- [Work item]
Copy every line of the records below into a numbered list, skipping any blank lines and leaving out the pictures.
[Source material]
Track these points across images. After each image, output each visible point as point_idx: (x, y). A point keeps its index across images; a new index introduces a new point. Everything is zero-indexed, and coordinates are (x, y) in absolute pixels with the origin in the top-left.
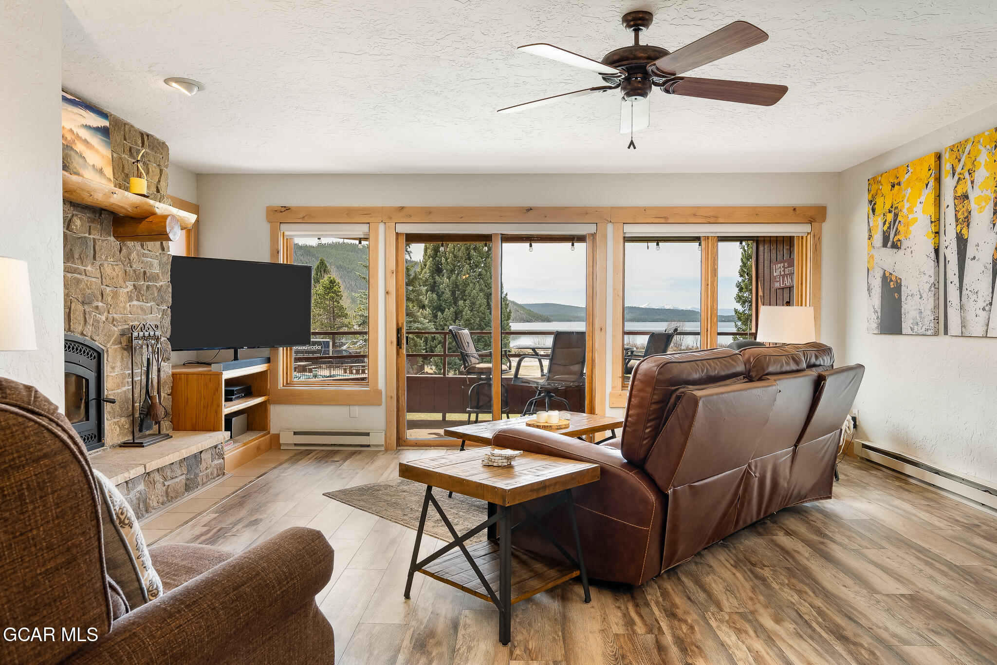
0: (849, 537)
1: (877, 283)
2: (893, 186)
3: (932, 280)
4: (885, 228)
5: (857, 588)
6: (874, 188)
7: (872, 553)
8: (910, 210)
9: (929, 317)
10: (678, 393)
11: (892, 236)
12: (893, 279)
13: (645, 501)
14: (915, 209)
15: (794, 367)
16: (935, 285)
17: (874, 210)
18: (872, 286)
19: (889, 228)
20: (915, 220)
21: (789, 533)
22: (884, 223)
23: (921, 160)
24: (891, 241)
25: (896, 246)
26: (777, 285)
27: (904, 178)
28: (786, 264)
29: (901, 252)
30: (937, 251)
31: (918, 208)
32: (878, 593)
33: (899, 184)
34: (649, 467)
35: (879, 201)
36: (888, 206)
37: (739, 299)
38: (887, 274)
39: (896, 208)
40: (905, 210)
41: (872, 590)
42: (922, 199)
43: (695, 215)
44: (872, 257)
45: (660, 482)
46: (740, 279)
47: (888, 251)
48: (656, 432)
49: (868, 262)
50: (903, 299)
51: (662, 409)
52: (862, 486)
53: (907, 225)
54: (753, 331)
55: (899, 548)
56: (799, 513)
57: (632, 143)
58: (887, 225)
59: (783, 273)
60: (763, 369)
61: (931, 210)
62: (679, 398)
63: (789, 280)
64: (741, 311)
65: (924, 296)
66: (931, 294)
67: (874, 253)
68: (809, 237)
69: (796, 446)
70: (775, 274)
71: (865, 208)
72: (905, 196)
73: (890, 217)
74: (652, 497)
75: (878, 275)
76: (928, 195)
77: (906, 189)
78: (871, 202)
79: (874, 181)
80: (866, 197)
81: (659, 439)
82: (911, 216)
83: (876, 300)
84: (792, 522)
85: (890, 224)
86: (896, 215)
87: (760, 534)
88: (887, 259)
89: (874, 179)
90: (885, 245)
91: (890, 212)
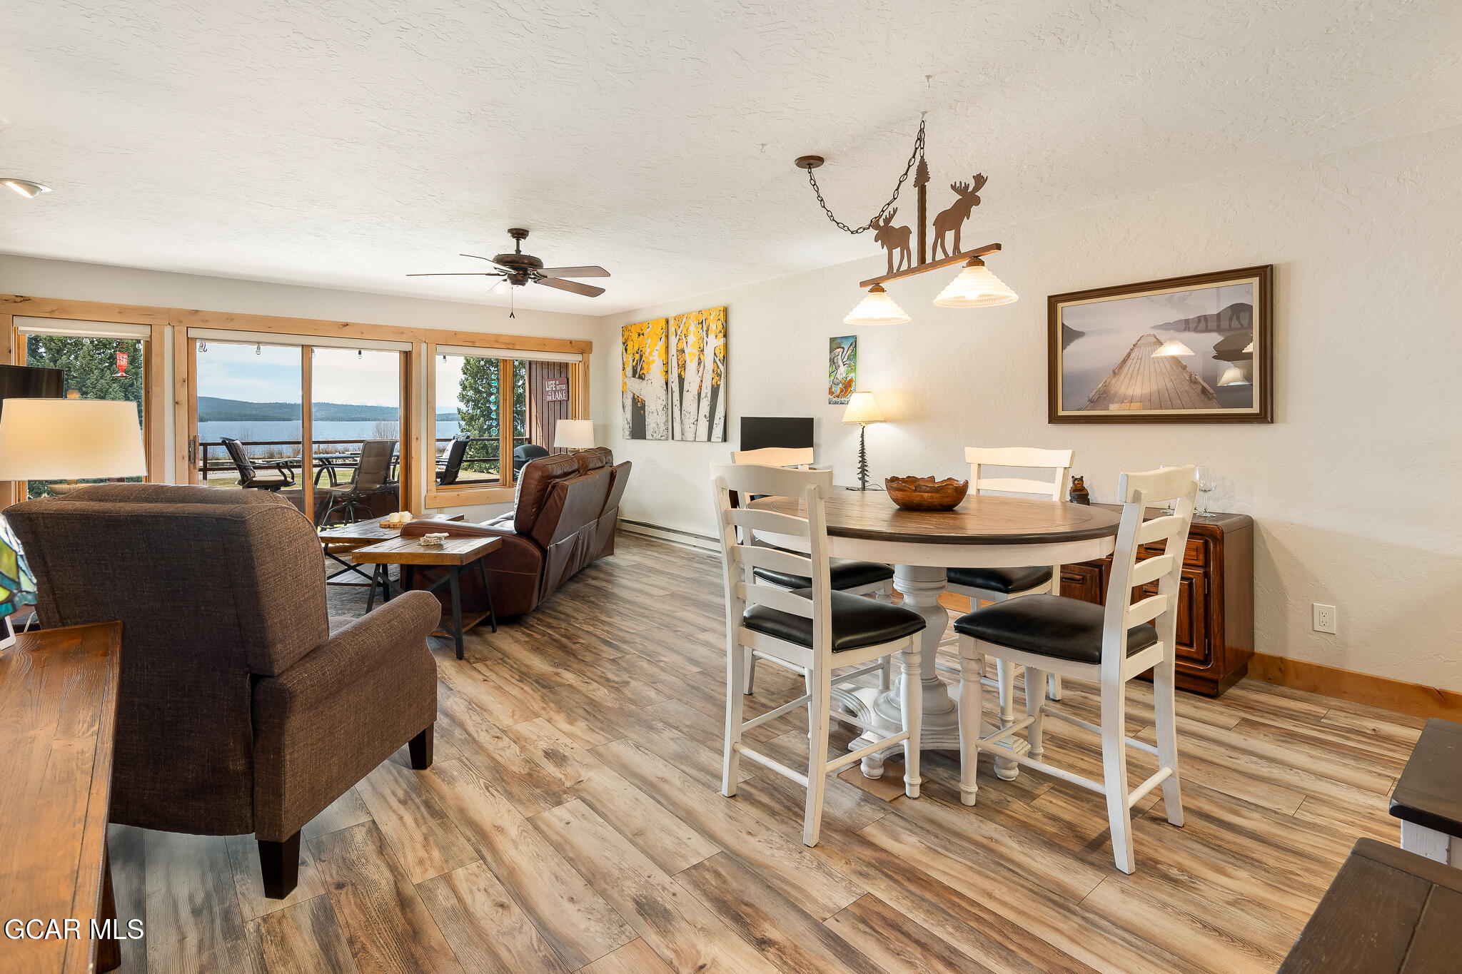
[/Source material]
- [Answer for this exercise]
1. Track these points across images. After each image, output each visible point as point_idx: (x, y). A point keeps its index across images; a new index introduces a new point. Everything is zero-indexed, and coordinates are (x, y) in absolute pixels with the origin in the top-left.
2. 0: (849, 537)
3. 1: (877, 283)
4. 2: (893, 186)
5. 3: (932, 280)
6. 4: (885, 228)
7. 5: (857, 588)
8. 6: (874, 188)
9. 7: (872, 553)
10. 8: (910, 210)
11. 9: (929, 317)
12. 10: (678, 393)
13. 11: (892, 236)
14. 12: (893, 279)
15. 13: (645, 501)
16. 14: (915, 209)
17. 15: (794, 367)
18. 16: (935, 285)
19. 17: (874, 210)
20. 18: (872, 286)
21. 19: (889, 228)
22. 20: (915, 220)
23. 21: (789, 533)
24. 22: (884, 223)
25. 23: (921, 160)
26. 24: (891, 241)
27. 25: (896, 246)
28. 26: (777, 285)
29. 27: (904, 178)
30. 28: (786, 264)
31. 29: (901, 252)
32. 30: (937, 251)
33. 31: (918, 208)
34. 32: (878, 593)
35. 33: (899, 184)
36. 34: (649, 467)
37. 35: (879, 201)
38. 36: (888, 206)
39. 37: (739, 299)
40. 38: (887, 274)
41. 39: (896, 208)
42. 40: (905, 210)
43. 41: (872, 590)
44. 42: (922, 199)
45. 43: (695, 215)
46. 44: (872, 257)
47. 45: (660, 482)
48. 46: (740, 279)
49. 47: (888, 251)
50. 48: (656, 432)
51. 49: (868, 262)
52. 50: (903, 299)
53. 51: (662, 409)
54. 52: (862, 486)
55. 53: (907, 225)
56. 54: (753, 331)
57. 55: (899, 548)
58. 56: (799, 513)
59. 57: (632, 143)
60. 58: (887, 225)
61. 59: (783, 273)
62. 60: (763, 369)
63. 61: (931, 210)
64. 62: (679, 398)
65. 63: (789, 280)
66. 64: (741, 311)
67. 65: (924, 296)
68. 66: (931, 294)
69. 67: (874, 253)
70. 68: (809, 237)
71. 69: (796, 446)
72. 70: (775, 274)
73. 71: (865, 208)
74. 72: (905, 196)
75. 73: (890, 217)
76. 74: (652, 497)
77. 75: (878, 275)
78. 76: (928, 195)
79. 77: (906, 189)
80. 78: (871, 202)
81. 79: (874, 181)
82. 80: (866, 197)
83. 81: (659, 439)
84. 82: (911, 216)
85. 83: (876, 300)
86. 84: (792, 522)
87. 85: (890, 224)
88. 86: (896, 215)
89. 87: (760, 534)
90. 88: (887, 259)
91. 89: (874, 179)
92. 90: (885, 245)
93. 91: (890, 212)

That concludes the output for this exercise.